The Texas state senate passed legislation this week banning the purchase of farmland by citizens and entities linked to hostile foreign nations, a move which the author of the bill says will provide “sweeping state and national security protections.”
“This bill protects Texas farmland, oil and gas, rare earth materials and timber from being owned by foreign entities classified as hostile by the Director of U.S. National Intelligence for three consecutive reports. These nations currently include China, Russia, North Korea, and Iran,” wrote Sen . Lois Kolkhorst (R) following the passage of her legislation by a vote of 19-12 in the state Senate on April 26.
According to a 2022 threat assessment report from the Office of the Director of National Intelligence (ODNI), China, Russia, Iran and North Korea pose the biggest threats to US national security. The report says that the CCP presents “the broadest, most active, and persistent cyber espionage threat to the U.S. Government and private sector networks.”
The Texas bill, SB 147, was introduced last November by Kolkhorst, and has the support of Gov. Greg Abbott (R). That said, the language of the original bill was toned down following criticism from some Democrats and locals over the bill banning property purchases of any individual who is “a citizen of China, Iran, North Korea, or Russia.”
In the final draft, the ban does not apply to lawful permanent residents, US citizens or dual citizens.
The property which the bill applies to includes agricultural land, improvements, mines and quarries, mineral deposits, and standing timber.
It also grants the Texas attorney general the authority to investigate potential violations if “reasonable suspicion” exists that an individual or entity making a property purchase is associated with one of the designated countries.
“Texas is rich in its natural resources and is home to invaluable strategic military bases and installations. With SB 147, we can protect our Texas food supply and energy resources as well,” wrote Kolkhorst – who built this legislation to dovetail with SB 2116 – the state’s “Lone Star Infrastructure Protection Act,” which makes it illegal for Texas governments and businesses to make critical infrastructure deals with entities from the banned list.

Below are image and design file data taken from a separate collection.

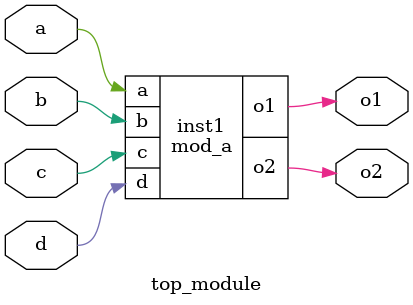
<source format=sv>
module mod_a(
    output o1,
    output o2,
    input a,
    input b,
    input c,
    input d
  );

  assign o1 = a | b;
  assign o2 = c & d;

endmodule

module top_module(
    input a,
    input b,
    input c,
    input d,
    output o1,
    output o2
  );

  mod_a inst1 (o1,o2,a,b,c,d);

`ifdef COCOTB_SIM

  initial
  begin
    $dumpfile ("top_module.vcd");
    $dumpvars (0, top_module);
    #1;
  end
`endif
endmodule

</source>
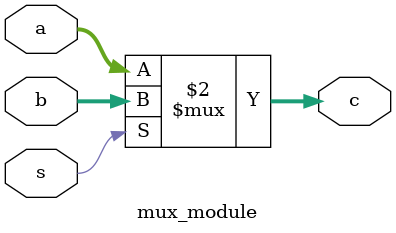
<source format=v>
module mux_module(a,b,s,c);

input [31:0]a,b;
input s;
output [31:0]c;

assign c= (s==1'b0) ? a : b;

endmodule
</source>
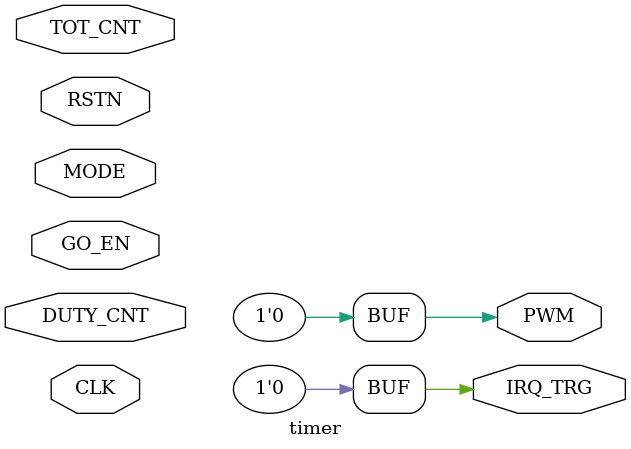
<source format=v>

module	timer (
		input			CLK,
		input			RSTN,
		
		input			MODE,
		input			GO_EN,
		input	[31:0]	TOT_CNT,
		input	[31:0]	DUTY_CNT,
		output			IRQ_TRG,
		output			PWM
	);
	
	// TO BE CONTINUED...
	assign				IRQ_TRG = 1'd0;
	assign				PWM = 1'd0;


endmodule

</source>
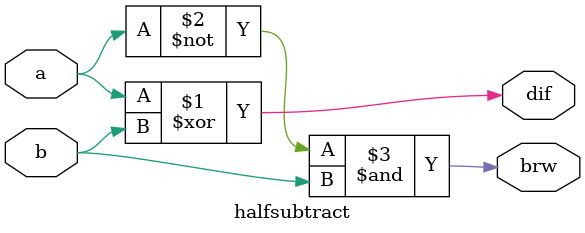
<source format=v>
module halfsubtract(input a,b,output dif,brw);                                     
xor(dif,a,b);                                                               
and(brw,~a,b);                                                              
endmodule 


</source>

Texas Democrats are upset.
“Even with the amendments offered, this legislation still takes away the rights of an entire class of people without due process and solely on the basis of their national origin,” wrote Rep. Gene Wu, an outspoken critic of Kolkhorst’s legislation, adding that he’s “frustrated by the Senate’s passage of SB 147 in its current form.”
“National security is a serious issue, but if we are concerned about the actions of foreign governments, then legislation should only affect foreign governments and their agents,” Wu continued. “Our community will continue to work, in the Texas House, to eliminate the unnecessarily discriminatory aspects of this bill.”
Not all Texas Democrats…
State Sen. Juan “Chuy” Hinojosa, a co-author of SB 147, is the lone Democrat who voted in favor of the bill on Wednesday.
“We’re not trying to target people. We’re trying to target nations that pose a security risk to this great nation of ours,” he said. “It’s incorrect to say that this bill is discriminatory.”
“We should not overlook the point that many of these nations are a threat to our security,” Hinojosa continued, adding that these countries “have made it very clear that they want to destroy our country, destroy our democracy, destroy our way of life.”